24 July 2024
Expenses incurred on the issue of fresh shares through methods like IPO (Initial Public Offering), Rights Issue (RI), QIP (Qualified Institutional Placement), ESOP (Employee Stock Ownership Plan), and Private Placement are generally treated as capital expenditure rather than revenue expenditure. Here’s a breakdown of how these expenses are treated for tax purposes:
### Tax Treatment of Expenses:
1. **Capital Expenditure**: Expenses incurred on the issuance of fresh shares are considered capital in nature because they are related to raising capital for the company.
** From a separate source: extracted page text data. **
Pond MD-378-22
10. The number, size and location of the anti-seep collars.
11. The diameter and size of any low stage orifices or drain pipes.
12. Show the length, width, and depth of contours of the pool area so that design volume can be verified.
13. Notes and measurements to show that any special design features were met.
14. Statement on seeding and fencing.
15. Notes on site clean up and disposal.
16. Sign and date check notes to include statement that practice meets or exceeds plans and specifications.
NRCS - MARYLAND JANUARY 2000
These expenses typically include underwriting fees, legal fees, printing and advertising costs, regulatory filing fees, etc.
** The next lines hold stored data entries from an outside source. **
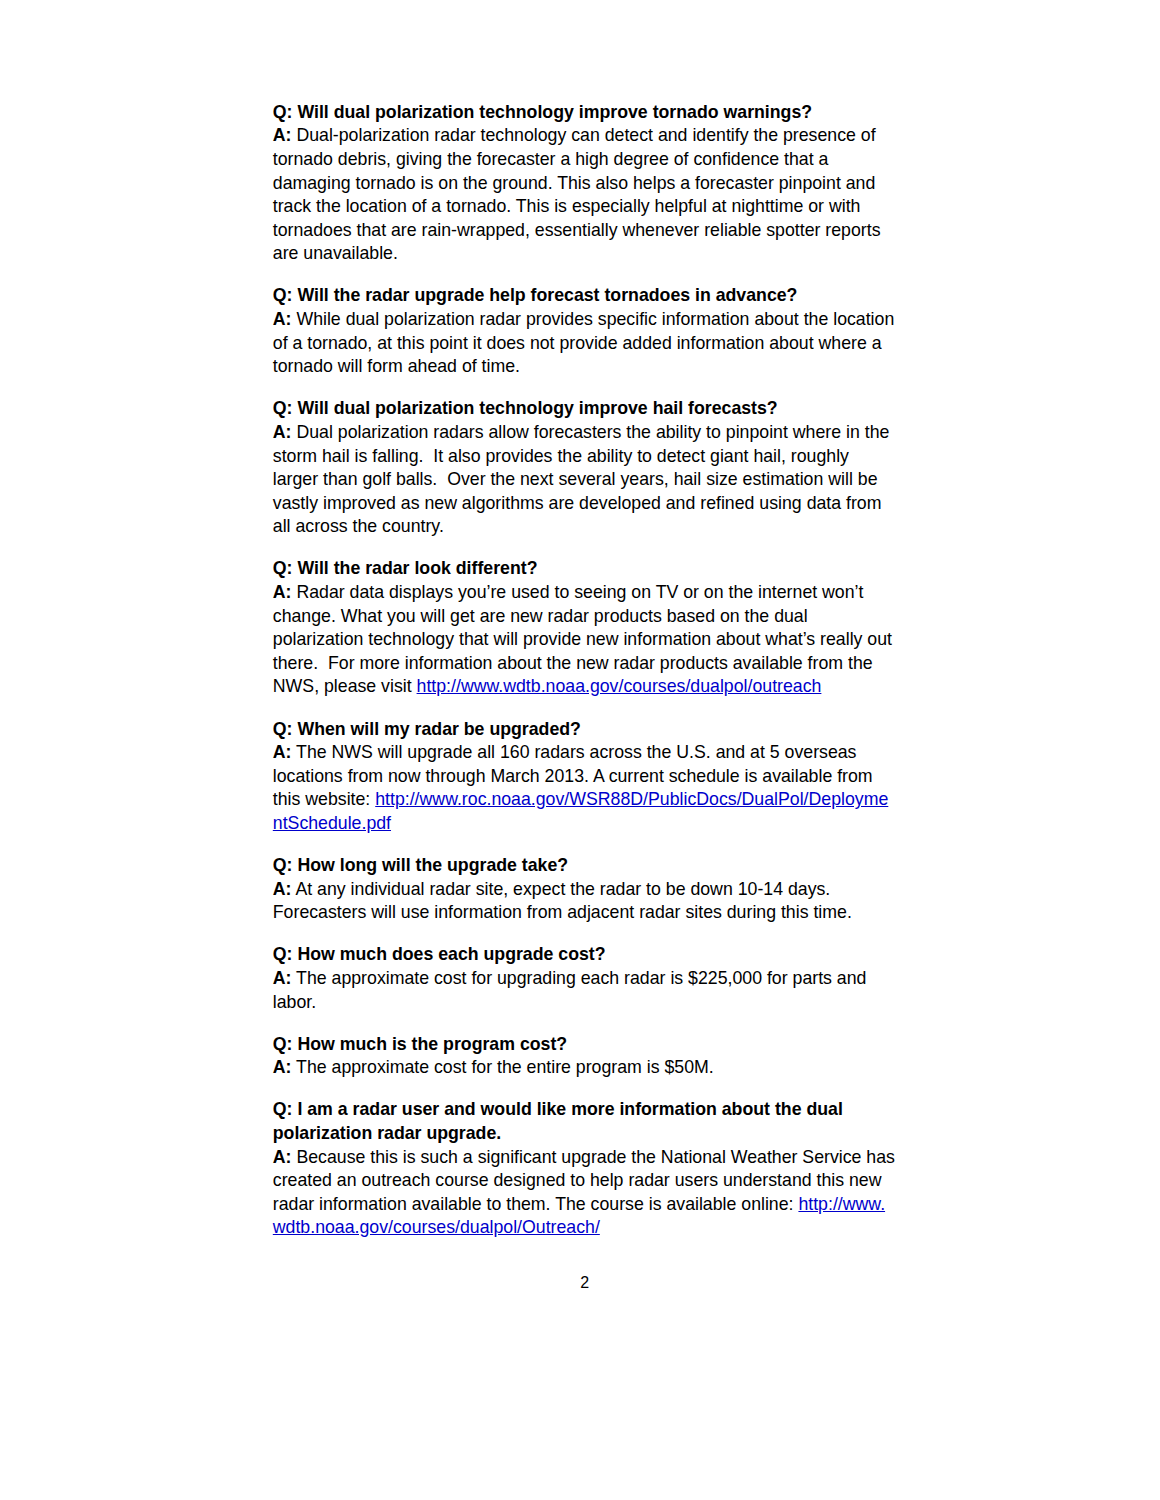Q: Will dual polarization technology improve tornado warnings?
A: Dual-polarization radar technology can detect and identify the presence of tornado debris, giving the forecaster a high degree of confidence that a damaging tornado is on the ground. This also helps a forecaster pinpoint and track the location of a tornado. This is especially helpful at nighttime or with tornadoes that are rain-wrapped, essentially whenever reliable spotter reports are unavailable.
Q: Will the radar upgrade help forecast tornadoes in advance?
A: While dual polarization radar provides specific information about the location of a tornado, at this point it does not provide added information about where a tornado will form ahead of time.
Q: Will dual polarization technology improve hail forecasts?
A: Dual polarization radars allow forecasters the ability to pinpoint where in the storm hail is falling. It also provides the ability to detect giant hail, roughly larger than golf balls. Over the next several years, hail size estimation will be vastly improved as new algorithms are developed and refined using data from all across the country.
Q: Will the radar look different?
A: Radar data displays you’re used to seeing on TV or on the internet won’t change. What you will get are new radar products based on the dual polarization technology that will provide new information about what’s really out there. For more information about the new radar products available from the NWS, please visit http://www.wdtb.noaa.gov/courses/dualpol/outreach
Q: When will my radar be upgraded?
A: The NWS will upgrade all 160 radars across the U.S. and at 5 overseas locations from now through March 2013. A current schedule is available from this website: http://www.roc.noaa.gov/WSR88D/PublicDocs/DualPol/DeploymentSchedule.pdf
Q: How long will the upgrade take?
A: At any individual radar site, expect the radar to be down 10-14 days. Forecasters will use information from adjacent radar sites during this time.
Q: How much does each upgrade cost?
A: The approximate cost for upgrading each radar is $225,000 for parts and labor.
Q: How much is the program cost?
A: The approximate cost for the entire program is $50M.
Q: I am a radar user and would like more information about the dual polarization radar upgrade.
A: Because this is such a significant upgrade the National Weather Service has created an outreach course designed to help radar users understand this new radar information available to them. The course is available online: http://www.wdtb.noaa.gov/courses/dualpol/Outreach/
2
2. **Amortization of Expenses**: - **Not Deductible Immediately**: These expenses are not deductible as revenue expenses in the year they are incurred. - **Amortization**: Instead of deducting these expenses in the year they are incurred, they can be amortized (spread out) over a period of time. - **Period of Amortization**: The usual practice is to amortize these expenses over a period of 5 years, starting from the year in which the IPO, Rights Issue, QIP, ESOP, or Private Placement takes place.
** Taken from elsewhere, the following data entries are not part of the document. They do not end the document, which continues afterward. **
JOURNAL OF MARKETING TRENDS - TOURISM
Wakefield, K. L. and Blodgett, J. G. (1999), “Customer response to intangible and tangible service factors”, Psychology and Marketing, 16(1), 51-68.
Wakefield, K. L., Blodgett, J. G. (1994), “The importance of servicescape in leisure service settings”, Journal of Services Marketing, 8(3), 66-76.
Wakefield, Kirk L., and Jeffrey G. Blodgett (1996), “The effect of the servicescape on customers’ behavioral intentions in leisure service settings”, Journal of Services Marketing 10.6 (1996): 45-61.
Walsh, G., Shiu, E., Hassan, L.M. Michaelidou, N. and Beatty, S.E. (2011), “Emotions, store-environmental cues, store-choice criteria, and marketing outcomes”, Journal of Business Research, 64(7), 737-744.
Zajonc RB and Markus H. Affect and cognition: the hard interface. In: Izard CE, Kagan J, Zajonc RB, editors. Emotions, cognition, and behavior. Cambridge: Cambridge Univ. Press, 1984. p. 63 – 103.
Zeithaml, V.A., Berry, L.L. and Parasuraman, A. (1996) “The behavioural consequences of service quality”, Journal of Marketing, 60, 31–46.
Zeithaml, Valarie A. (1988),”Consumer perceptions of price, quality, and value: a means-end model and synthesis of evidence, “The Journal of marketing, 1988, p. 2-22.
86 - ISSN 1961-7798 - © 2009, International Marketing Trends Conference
3. **Section 35D of Income Tax Act**: Section 35D of the Income Tax Act allows for the amortization of certain preliminary expenses, including expenses related to the issue of shares. These expenses are amortized evenly over a period of 5 years from the commencement of business or from the year in which the expenses are incurred, whichever is later.
### Example of Amortization:
- Suppose a company incurs Rs. 50 lakh as expenses related to an IPO in the financial year 2023-24. - These expenses can be amortized at Rs. 10 lakh per year for the next 5 years (2023-24 to 2027-28).
### Points to Consider:
- **FEMA Regulations**: Ensure compliance with FEMA regulations if the company is raising capital through foreign investors or through ADRs/GDRs in case of IPOs. - **Consultation**: It’s advisable to consult with a tax advisor or chartered accountant to ensure proper treatment and compliance with tax laws specific to your jurisdiction.
### Conclusion:
Expenses incurred on the issue of fresh shares through IPO, RI, QIP, ESOP, and Private Placement are considered capital expenditure and can be amortized over a period of 5 years under Section 35D of the Income Tax Act. This treatment allows companies to spread out the cost of raising capital and helps in managing their taxable income effectively over the amortization period.